Wed Oct 09 14:11:47 2013 ether [...] cpan.org - Correspondence added

Subject:	Re: [rt.cpan.org #89355] No way to fetch the document encoding
Date:	Wed, 9 Oct 2013 11:11:24 -0700
To:	"rra [...] stanford.edu via RT" <bug-podlators [...] rt.cpan.org>
From:	Karen Etheridge <ether [...] cpan.org>

On Tue, Oct 08, 2013 at 08:35:38PM -0400, rra@stanford.edu via RT wrote: Show quoted text

> $parser->output_string(\$output) will put all of the output into $output. > I believe that Pod::Simple treats this as equivalent to a file handle and > does output encoding before adding it to that string, but I'm not positive > about that (I haven't tested). If so, it will be encoded in whatever > encoding is declared by the =encoding string.

Right - what I'm saying is that sometimes we don't *want* the content encoded yet, because we'll be doing some more processing of that text before we write it out to a file ourselves -- so we'll need to know what the encoding is, so we can apply the right layer to the $fh when we write it. for example, Pod::Weaver... working on already-encoded octets isn't optimal here.
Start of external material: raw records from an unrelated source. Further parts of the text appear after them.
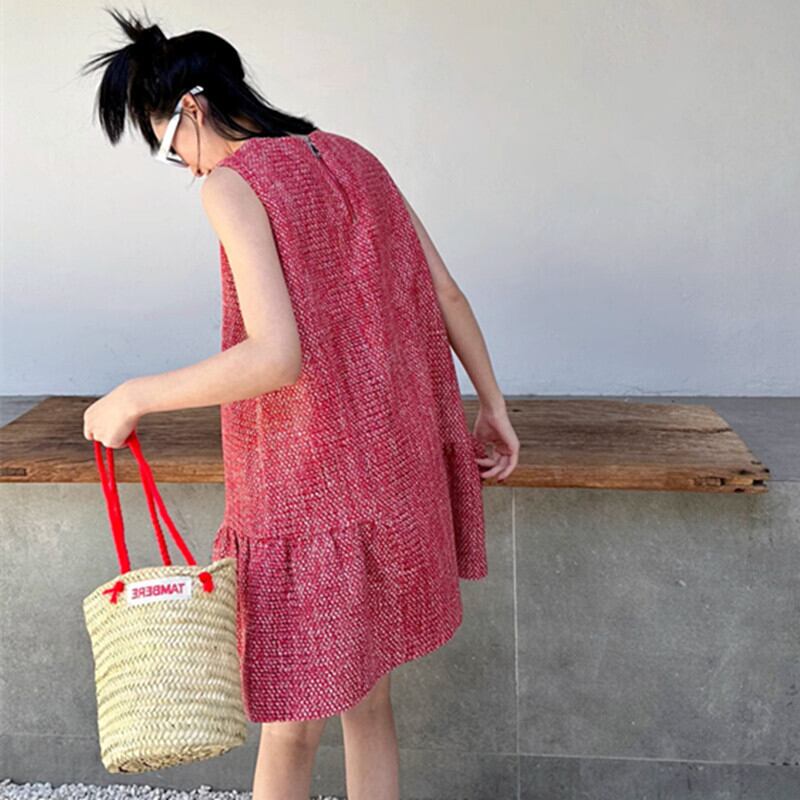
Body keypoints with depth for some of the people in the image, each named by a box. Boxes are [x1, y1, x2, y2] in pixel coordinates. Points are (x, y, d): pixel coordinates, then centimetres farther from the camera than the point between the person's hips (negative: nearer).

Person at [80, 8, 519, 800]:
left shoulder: (231, 184, -13)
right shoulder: (354, 159, 9)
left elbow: (277, 356, -24)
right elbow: (447, 296, 9)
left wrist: (135, 398, -13)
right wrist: (492, 406, 18)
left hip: (306, 489, -7)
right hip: (395, 472, 7)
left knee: (288, 727, 9)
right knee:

Show quoted text

> That said, I would recommend standardizing on UTF-8, because that will let > you pass utf8 => 1 to Pod::Text's constructor, which will override all > that and force the encoding to be in UTF-8. Then you can just decode the > $output stream with decode('UTF-8', $output) and you should get back Perl > internal strings.

This might be enough, but users upstream might be using other encodings other than UTF-8 (and I believe Dist::Zilla intends to support that). However, as long as we know the actual encoding of the string (actually a bytestring) we get back, we can decode it properly, do our munging, and the re-encode without generating mojibake.

Thu Oct 10 19:25:16 2013 rra [...] stanford.edu - Correspondence added

Subject:	Re: [rt.cpan.org #89355] No way to fetch the document encoding
Date:	Thu, 10 Oct 2013 16:25:01 -0700
To:	bug-podlators [...] rt.cpan.org
From:	Russ Allbery <rra [...] stanford.edu>

"Karen Etheridge via RT" <bug-podlators@rt.cpan.org> writes: Show quoted text

> Right - what I'm saying is that sometimes we don't *want* the content > encoded yet, because we'll be doing some more processing of that text > before we write it out to a file ourselves -- so we'll need to know what > the encoding is, so we can apply the right layer to the $fh when we > write it. for example, Pod::Weaver... working on already-encoded octets > isn't optimal here.

I'm not sure there's any way to get Pod::Simple to not encode, so I'm not sure whether this is something you can deal with via layers. But I haven't investigated this myself. Show quoted text

>> That said, I would recommend standardizing on UTF-8, because that will >> let you pass utf8 => 1 to Pod::Text's constructor, which will override >> all that and force the encoding to be in UTF-8. Then you can just >> decode the $output stream with decode('UTF-8', $output) and you should >> get back Perl internal strings.

Show quoted text

> This might be enough, but users upstream might be using other encodings > other than UTF-8 (and I believe Dist::Zilla intends to support that).

Show quoted text

> However, as long as we know the actual encoding of the string (actually > a bytestring) we get back, we can decode it properly, do our munging, > and the re-encode without generating mojibake.

Yeah, that was the strategy that I was thinking of. I don't know if you always know the encoding of the string, but I think you're going to want to know that regardless for other reasons. Dealing safely with strings in unknown encodings is rather difficult. -- Russ Allbery (rra@stanford.edu) <http://www.eyrie.org/~eagle/>

Wed Dec 02 00:49:07 2015 RRA [...] cpan.org - Fixed in 4.00 added

Wed Dec 02 00:49:07 2015 RRA [...] cpan.org - Status changed from 'open' to 'resolved'

Wed Dec 02 00:49:14 2015 RRA [...] cpan.org - Taken